Text passage:
Reputation: 1903
I'm seeing the following error when trying to run task t1 (also previously we were using BigQueryOperator but now trying to get BigQueryInsertJobOperator working, which is when this began happening:
File "", line 1, in top-level template code File "/usr/local/airflow/repo/dags/article_traffic/sql/bigquery_extract.sql", line 2, in top-level template code {% for vertical in get_verticals(execution_date) %} File "/usr/local/lib/python3.8/site-packages/jinja2/runtime.py", line 545, in next rv = next(self._iterator) File "/usr/local/airflow/repo/dags/article_traffic/utils.py", line 28, in isactive return fdt <= execdt <= tdt TypeError: can't compare offset-naive and offset-aware datetimes
below is our code, with task t1:
def extract_from_bigquery (parent_dag_name, child_dag_name, start_date, schedule_interval):
dag = DAG(
f'{parent_dag_name}.{child_dag_name}',
schedule_interval=schedule_interval,
start_date=start_date,
user_defined_macros={
'get_verticals': util.get_activeverticals,
},
)
t1 = BigQueryInsertJobOperator(
dag=dag,
task_id='bq_query',
gcp_conn_id='google_cloud_default',
params={'data': util.querycontext},
configuration={
"query": {"query": "{% include 'sql/bigquery_extract.sql' %}"}
}
)

Data:
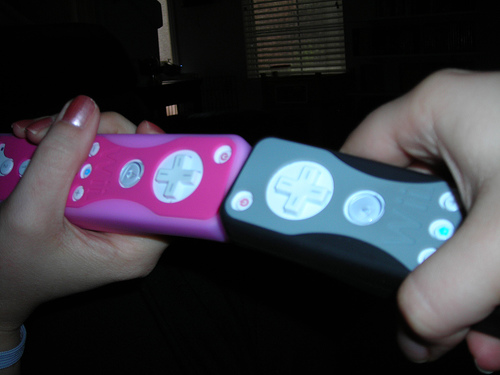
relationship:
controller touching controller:
[1, 128, 254, 251] [217, 130, 500, 344]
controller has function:
[1, 128, 254, 251] [150, 147, 208, 207]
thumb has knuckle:
[391, 174, 500, 365] [390, 269, 456, 348]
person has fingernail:
[0, 91, 177, 374] [61, 93, 98, 135]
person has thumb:
[0, 91, 177, 374] [2, 86, 107, 255]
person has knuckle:
[0, 91, 177, 374] [25, 142, 82, 187]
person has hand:
[0, 91, 177, 374] [2, 92, 175, 292]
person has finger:
[0, 91, 177, 374] [116, 112, 173, 283]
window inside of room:
[230, 1, 367, 96] [2, 1, 499, 374]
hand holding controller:
[2, 92, 175, 292] [1, 128, 254, 251]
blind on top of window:
[237, 1, 352, 78] [230, 1, 367, 96]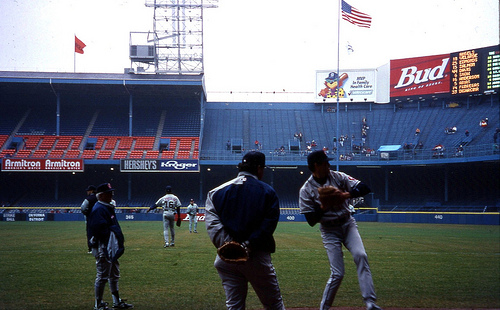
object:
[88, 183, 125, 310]
man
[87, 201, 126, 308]
uniform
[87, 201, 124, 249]
jacket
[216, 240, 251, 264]
glove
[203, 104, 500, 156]
seats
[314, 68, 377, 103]
advertisement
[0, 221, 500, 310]
grass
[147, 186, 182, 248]
player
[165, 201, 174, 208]
number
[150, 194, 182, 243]
uniform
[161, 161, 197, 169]
logo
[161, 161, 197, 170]
kroger sign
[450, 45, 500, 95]
scoreboard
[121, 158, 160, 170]
banner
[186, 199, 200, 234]
team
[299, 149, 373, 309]
baseball player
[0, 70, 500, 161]
upper deck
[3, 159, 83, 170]
logo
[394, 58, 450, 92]
logo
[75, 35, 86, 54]
red flag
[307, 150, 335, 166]
hat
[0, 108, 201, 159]
seats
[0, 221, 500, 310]
field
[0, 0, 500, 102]
cloudy sky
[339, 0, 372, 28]
american flag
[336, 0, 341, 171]
pole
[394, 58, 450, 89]
bud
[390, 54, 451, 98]
billboard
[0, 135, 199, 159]
deck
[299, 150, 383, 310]
man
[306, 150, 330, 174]
head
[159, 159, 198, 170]
hersheys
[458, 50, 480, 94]
names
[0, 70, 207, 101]
awning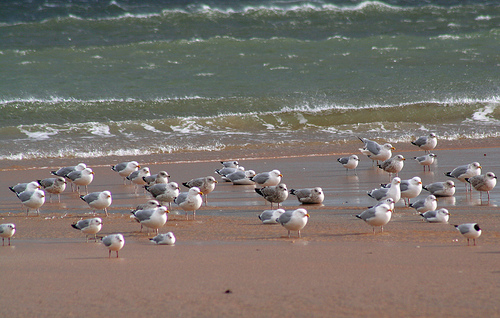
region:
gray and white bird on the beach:
[97, 232, 129, 268]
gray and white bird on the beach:
[275, 204, 322, 241]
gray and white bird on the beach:
[356, 197, 390, 233]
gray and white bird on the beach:
[413, 195, 446, 225]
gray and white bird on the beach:
[175, 182, 207, 231]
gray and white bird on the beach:
[26, 194, 51, 217]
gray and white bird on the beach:
[85, 187, 115, 207]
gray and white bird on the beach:
[115, 157, 139, 182]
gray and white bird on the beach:
[336, 148, 363, 177]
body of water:
[118, 55, 250, 101]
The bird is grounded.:
[1, 216, 31, 258]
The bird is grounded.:
[62, 210, 104, 247]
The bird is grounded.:
[97, 225, 139, 269]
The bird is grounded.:
[72, 184, 122, 220]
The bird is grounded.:
[124, 200, 169, 237]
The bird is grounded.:
[173, 185, 217, 245]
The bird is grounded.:
[275, 203, 318, 268]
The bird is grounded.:
[349, 196, 399, 253]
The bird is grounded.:
[451, 214, 491, 261]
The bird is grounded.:
[330, 145, 370, 188]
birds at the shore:
[19, 123, 468, 246]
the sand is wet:
[200, 192, 309, 275]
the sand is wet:
[291, 188, 386, 268]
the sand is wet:
[317, 132, 397, 242]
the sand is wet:
[144, 195, 277, 271]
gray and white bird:
[181, 175, 218, 204]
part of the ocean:
[1, 0, 499, 160]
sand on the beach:
[0, 138, 499, 313]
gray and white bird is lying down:
[288, 185, 325, 205]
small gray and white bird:
[148, 229, 176, 245]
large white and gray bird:
[411, 127, 436, 153]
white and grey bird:
[64, 166, 94, 191]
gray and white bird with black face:
[454, 219, 481, 245]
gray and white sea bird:
[356, 132, 396, 164]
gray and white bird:
[465, 168, 496, 200]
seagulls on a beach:
[37, 152, 446, 261]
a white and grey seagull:
[247, 163, 287, 190]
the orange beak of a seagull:
[302, 210, 312, 219]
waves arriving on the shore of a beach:
[15, 64, 411, 166]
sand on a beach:
[201, 250, 318, 290]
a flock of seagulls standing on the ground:
[0, 143, 497, 268]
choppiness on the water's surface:
[166, 53, 322, 85]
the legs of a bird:
[103, 243, 122, 258]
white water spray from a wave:
[16, 88, 95, 113]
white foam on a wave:
[30, 125, 162, 142]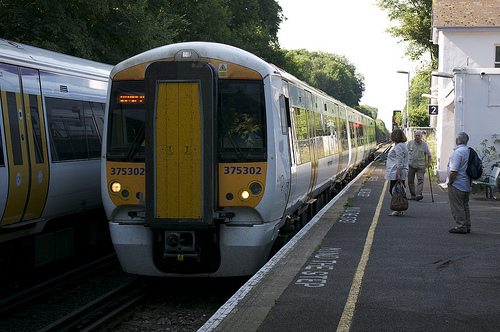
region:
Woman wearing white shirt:
[383, 120, 410, 220]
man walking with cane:
[406, 129, 436, 207]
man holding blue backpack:
[443, 128, 484, 240]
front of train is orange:
[105, 49, 270, 234]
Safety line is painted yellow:
[330, 175, 397, 329]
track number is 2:
[422, 98, 446, 123]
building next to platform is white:
[428, 4, 498, 166]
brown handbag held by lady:
[389, 176, 412, 218]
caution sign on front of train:
[214, 60, 230, 83]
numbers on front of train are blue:
[218, 162, 268, 177]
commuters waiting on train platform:
[371, 124, 484, 218]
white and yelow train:
[101, 24, 401, 257]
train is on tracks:
[82, 26, 231, 318]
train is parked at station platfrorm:
[206, 24, 368, 280]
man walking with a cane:
[408, 131, 438, 205]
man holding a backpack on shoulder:
[446, 139, 479, 231]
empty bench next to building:
[471, 162, 498, 201]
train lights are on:
[105, 175, 262, 205]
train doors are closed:
[7, 81, 47, 228]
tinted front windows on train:
[121, 72, 244, 162]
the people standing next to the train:
[383, 123, 479, 243]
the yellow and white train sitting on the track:
[103, 37, 383, 293]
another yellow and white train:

Exercise prompt:
Can you carry on the Airflow post about the BigQueryInsertJobOperator datetime error, starting after its last line? The listing was drawn from a different source than the Airflow post.

Written response:
the get_activeverticals is the below method which is throwing the error:
def get_activeverticals(self, execdt):
def isactive(v):
fdt = datetime(*[int(dpart) for dpart in v.get('from', '1980-01-01').split('-')])
tdt = datetime(*[int(dpart) for dpart in v.get('to', '3000-01-01').split('-')])
return fdt <= execdt <= tdt
active_verticals = filter(isactive, self.querycontext['verticals'])
return active_verticals
Upvotes: 1
Views: 1134
Reputation: 7815
Python's standard datetime()
produces by default naive datetime objects. Airflow uses aware datetime objects.
I suspect that datetime()
in your get_activeverticals()
is imported from the Python's standard datetime
. So, in fdt <= execdt <= tdt
you compare naive (fdt
, tdt
) and aware (execdt
) datetime objects. It is not allowed, so you get that type error.
A quick fix would be to use pendulum's datetime()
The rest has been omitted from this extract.